Sunday, December 25, 2016
Marriage (NYT December 2016)
http://www.nytimes.com/2016/05/29/opinion/sunday/why-you-will-marry-the-wrong-person.html
Why You Will Marry the Wrong Person
By ALAIN de BOTTONMAY 28, 2016
IT’S one of the things we are most afraid might happen to us. We go to great lengths to avoid it. And yet we do it all the same: We marry the wrong person.
Partly, it’s because we have a bewildering array of problems that emerge when we try to get close to others. We seem normal only to those who don’t know us very well. In a wiser, more self-aware society than our own, a standard question on any early dinner date would be: “And how are you crazy?”
Perhaps we have a latent tendency to get furious when someone disagrees with us or can relax only when we are working; perhaps we’re tricky about intimacy after sex or clam up in response to humiliation. Nobody’s perfect. The problem is that before marriage, we rarely delve into our complexities. Whenever casual relationships threaten to reveal our flaws, we blame our partners and call it a day. As for our friends, they don’t care enough to do the hard work of enlightening us. One of the privileges of being on our own is therefore the sincere impression that we are really quite easy to live with.
Our partners are no more self-aware. Naturally, we make a stab at trying to understand them. We visit their families. We look at their photos, we meet their college friends. All this contributes to a sense that we’ve done our homework. We haven’t. Marriage ends up as a hopeful, generous, infinitely kind gamble taken by two people who don’t know yet who they are or who the other might be, binding themselves to a future they cannot conceive of and have carefully avoided investigating.
For most of recorded history, people married for logical sorts of reasons: because her parcel of land adjoined yours, his family had a flourishing business, her father was the magistrate in town, there was a castle to keep up, or both sets of parents subscribed to the same interpretation of a holy text. And from such reasonable marriages, there flowed loneliness, infidelity, abuse, hardness of heart and screams heard through the nursery doors.
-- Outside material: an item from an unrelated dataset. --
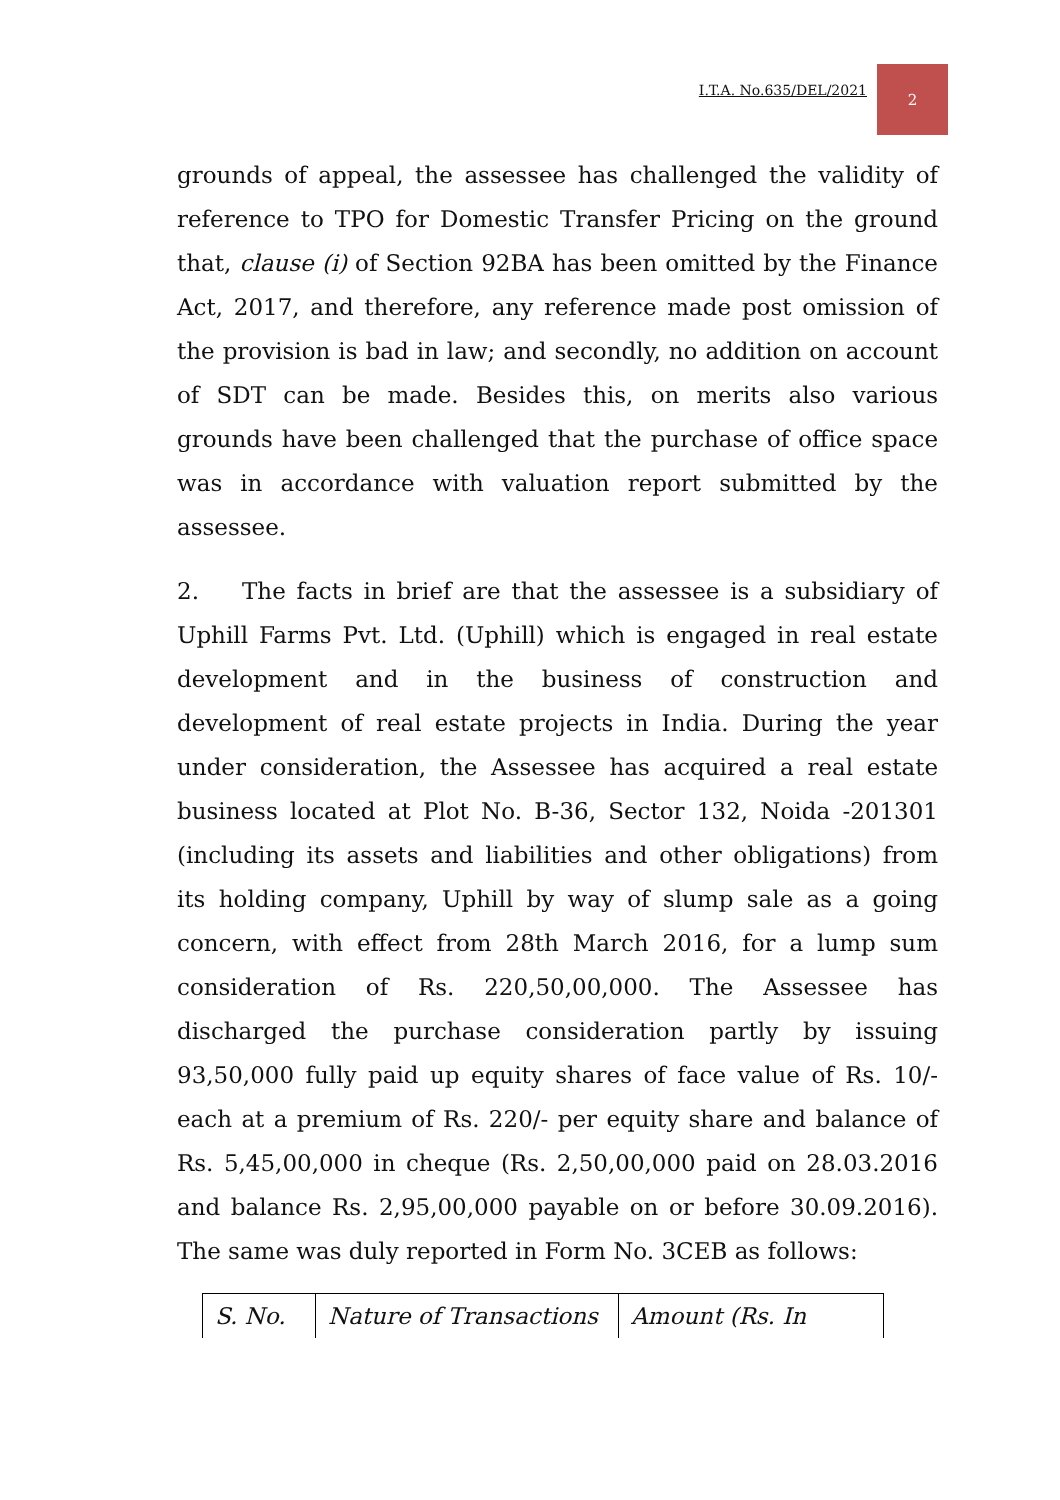I.T.A. No.635/DEL/2021
2
grounds of appeal, the assessee has challenged the validity of reference to TPO for Domestic Transfer Pricing on the ground that, clause (i) of Section 92BA has been omitted by the Finance Act, 2017, and therefore, any reference made post omission of the provision is bad in law; and secondly, no addition on account of SDT can be made. Besides this, on merits also various grounds have been challenged that the purchase of office space was in accordance with valuation report submitted by the assessee.
2. The facts in brief are that the assessee is a subsidiary of Uphill Farms Pvt. Ltd. (Uphill) which is engaged in real estate development and in the business of construction and development of real estate projects in India. During the year under consideration, the Assessee has acquired a real estate business located at Plot No. B-36, Sector 132, Noida -201301 (including its assets and liabilities and other obligations) from its holding company, Uphill by way of slump sale as a going concern, with effect from 28th March 2016, for a lump sum consideration of Rs. 220,50,00,000. The Assessee has discharged the purchase consideration partly by issuing 93,50,000 fully paid up equity shares of face value of Rs. 10/- each at a premium of Rs. 220/- per equity share and balance of Rs. 5,45,00,000 in cheque (Rs. 2,50,00,000 paid on 28.03.2016 and balance Rs. 2,95,00,000 payable on or before 30.09.2016). The same was duly reported in Form No. 3CEB as follows:
| S. No. | Nature of Transactions | Amount (Rs. In |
The marriage of reason was not, in hindsight, reasonable at all; it was often expedient, narrow-minded, snobbish and exploitative. That is why what has replaced it — the marriage of feeling — has largely been spared the need to account for itself.
What matters in the marriage of feeling is that two people are drawn to each other by an overwhelming instinct and know in their hearts that it is right. Indeed, the more imprudent a marriage appears (perhaps it’s been only six months since they met; one of them has no job or both are barely out of their teens), the safer it can feel. Recklessness is taken as a counterweight to all the errors of reason, that catalyst of misery, that accountant’s demand. The prestige of instinct is the traumatized reaction against too many centuries of unreasonable reason.
But though we believe ourselves to be seeking happiness in marriage, it isn’t that simple. What we really seek is familiarity — which may well complicate any plans we might have had for happiness. We are looking to recreate, within our adult relationships, the feelings we knew so well in childhood. The love most of us will have tasted early on was often confused with other, more destructive dynamics: feelings of wanting to help an adult who was out of control, of being deprived of a parent’s warmth or scared of his anger, of not feeling secure enough to communicate our wishes. How logical, then, that we should as grown-ups find ourselves rejecting certain candidates for marriage not because they are wrong but because they are too right — too balanced, mature, understanding and reliable — given that in our hearts, such rightness feels foreign. We marry the wrong people because we don’t associate being loved with feeling happy.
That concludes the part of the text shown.